Il primo riguarda la natura stessa dell’IA. Non si tratta semplicemente di uno strumento, ma di una disciplina scientifica, con basi teoriche consolidate, metodi formali, limiti chiari e responsabilità precise. Ridurre l’IA a un “tool” rischia di alimentare approcci superficiali e poco consapevoli.
Il secondo punto è la formazione, considerata una priorità strategica. Studenti, docenti, imprese e decisori pubblici hanno bisogno di percorsi che combinino rigore e operatività: un inquadramento scientifico e storico dell’intelligenza artificiale, seguito da esperienze di learning by doing, per comprendere concretamente cosa funziona, cosa no e per quali ragioni.

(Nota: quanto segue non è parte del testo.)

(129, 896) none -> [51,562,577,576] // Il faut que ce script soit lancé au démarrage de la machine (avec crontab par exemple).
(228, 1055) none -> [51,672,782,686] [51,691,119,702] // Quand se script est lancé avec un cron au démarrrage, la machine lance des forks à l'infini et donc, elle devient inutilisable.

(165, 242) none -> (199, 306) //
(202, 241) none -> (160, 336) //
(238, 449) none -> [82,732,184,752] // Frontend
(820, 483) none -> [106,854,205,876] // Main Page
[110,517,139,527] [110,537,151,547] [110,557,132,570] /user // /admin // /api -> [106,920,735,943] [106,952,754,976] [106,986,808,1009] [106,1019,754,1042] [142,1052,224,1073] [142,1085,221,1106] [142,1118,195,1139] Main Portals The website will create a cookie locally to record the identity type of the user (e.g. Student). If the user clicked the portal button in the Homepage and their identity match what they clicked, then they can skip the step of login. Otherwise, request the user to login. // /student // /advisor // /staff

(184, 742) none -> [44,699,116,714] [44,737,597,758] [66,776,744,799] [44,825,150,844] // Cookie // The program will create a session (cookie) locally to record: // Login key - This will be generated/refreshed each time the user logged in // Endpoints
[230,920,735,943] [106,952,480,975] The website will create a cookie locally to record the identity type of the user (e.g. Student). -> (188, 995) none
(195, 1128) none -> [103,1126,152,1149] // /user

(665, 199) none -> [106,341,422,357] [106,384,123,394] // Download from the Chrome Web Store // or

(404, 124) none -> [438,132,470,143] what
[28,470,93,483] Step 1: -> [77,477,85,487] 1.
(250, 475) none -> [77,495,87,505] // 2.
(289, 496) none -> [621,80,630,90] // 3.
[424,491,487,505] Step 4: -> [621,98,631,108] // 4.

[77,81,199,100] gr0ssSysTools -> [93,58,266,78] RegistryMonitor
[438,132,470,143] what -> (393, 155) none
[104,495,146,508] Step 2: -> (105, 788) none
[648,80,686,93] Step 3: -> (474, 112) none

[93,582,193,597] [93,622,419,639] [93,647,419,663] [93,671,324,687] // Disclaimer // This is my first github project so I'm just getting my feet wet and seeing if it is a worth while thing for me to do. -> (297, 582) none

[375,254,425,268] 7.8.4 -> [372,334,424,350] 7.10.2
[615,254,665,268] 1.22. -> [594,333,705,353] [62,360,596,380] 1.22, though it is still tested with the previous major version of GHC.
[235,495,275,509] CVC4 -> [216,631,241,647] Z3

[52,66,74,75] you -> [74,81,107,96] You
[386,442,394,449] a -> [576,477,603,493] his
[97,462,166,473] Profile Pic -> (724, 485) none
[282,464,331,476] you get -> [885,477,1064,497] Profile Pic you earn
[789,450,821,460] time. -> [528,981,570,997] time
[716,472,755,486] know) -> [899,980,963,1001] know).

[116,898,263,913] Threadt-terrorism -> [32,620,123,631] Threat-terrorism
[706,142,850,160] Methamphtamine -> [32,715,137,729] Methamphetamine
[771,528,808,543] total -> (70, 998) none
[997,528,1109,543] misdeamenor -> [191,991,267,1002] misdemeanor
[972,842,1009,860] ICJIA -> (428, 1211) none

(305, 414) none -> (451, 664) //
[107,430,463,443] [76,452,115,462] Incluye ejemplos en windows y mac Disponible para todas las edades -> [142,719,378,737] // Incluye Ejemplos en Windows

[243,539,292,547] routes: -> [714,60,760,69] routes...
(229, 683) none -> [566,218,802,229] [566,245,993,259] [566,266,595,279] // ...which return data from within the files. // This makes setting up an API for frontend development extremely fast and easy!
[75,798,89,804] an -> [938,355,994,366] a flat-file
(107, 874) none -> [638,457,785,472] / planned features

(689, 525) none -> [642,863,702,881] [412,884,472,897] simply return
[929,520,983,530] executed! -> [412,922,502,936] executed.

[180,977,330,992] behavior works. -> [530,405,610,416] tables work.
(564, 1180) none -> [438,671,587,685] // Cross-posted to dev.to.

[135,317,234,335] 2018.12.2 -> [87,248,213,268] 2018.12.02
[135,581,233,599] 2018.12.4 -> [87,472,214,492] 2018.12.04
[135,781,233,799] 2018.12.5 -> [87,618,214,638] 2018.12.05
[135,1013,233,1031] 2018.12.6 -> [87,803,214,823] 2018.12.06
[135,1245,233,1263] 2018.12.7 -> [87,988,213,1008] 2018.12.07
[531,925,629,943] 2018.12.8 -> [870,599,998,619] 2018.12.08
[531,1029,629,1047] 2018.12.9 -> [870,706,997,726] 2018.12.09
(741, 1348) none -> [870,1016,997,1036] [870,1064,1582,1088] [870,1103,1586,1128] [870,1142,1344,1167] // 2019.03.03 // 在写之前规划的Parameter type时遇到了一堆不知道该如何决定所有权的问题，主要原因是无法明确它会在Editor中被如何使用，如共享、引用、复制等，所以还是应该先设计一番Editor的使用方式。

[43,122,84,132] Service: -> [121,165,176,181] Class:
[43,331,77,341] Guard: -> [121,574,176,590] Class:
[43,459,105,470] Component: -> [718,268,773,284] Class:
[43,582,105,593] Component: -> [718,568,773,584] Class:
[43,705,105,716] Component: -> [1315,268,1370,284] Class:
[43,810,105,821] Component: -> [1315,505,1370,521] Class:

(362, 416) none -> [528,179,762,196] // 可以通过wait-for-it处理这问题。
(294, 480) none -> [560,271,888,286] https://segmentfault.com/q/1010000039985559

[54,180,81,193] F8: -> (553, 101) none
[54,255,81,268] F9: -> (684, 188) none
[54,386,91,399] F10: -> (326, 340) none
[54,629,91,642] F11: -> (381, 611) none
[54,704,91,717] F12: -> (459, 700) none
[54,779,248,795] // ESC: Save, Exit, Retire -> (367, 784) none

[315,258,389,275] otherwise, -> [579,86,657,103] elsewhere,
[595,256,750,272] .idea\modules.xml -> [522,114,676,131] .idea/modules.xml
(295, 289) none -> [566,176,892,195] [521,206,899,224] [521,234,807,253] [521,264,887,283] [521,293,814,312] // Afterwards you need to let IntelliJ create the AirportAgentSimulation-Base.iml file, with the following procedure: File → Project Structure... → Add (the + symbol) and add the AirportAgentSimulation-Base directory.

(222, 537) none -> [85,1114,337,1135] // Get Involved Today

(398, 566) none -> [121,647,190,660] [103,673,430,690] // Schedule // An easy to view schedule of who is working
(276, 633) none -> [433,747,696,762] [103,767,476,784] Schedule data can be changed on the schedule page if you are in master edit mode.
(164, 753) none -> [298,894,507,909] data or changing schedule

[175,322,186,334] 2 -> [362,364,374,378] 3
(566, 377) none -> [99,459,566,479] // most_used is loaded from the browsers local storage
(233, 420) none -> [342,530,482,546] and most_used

Infine, è emersa la necessità di fare chiarezza sull’evoluzione delle tecnologie di IA. Intelligenza artificiale predittiva, simbolica e generativa, così come il dibattito sull’AGI, non sono etichette intercambiabili: ciascun approccio ha implicazioni diverse in termini di competenze richieste, modelli di governance e impatti economici e sociali.
In questo quadro si inserisce anche il contributo di Gianna Martinengo al confronto sull’AI Act, nella convinzione che innovazione e responsabilità debbano procedere insieme, senza contrapposizioni.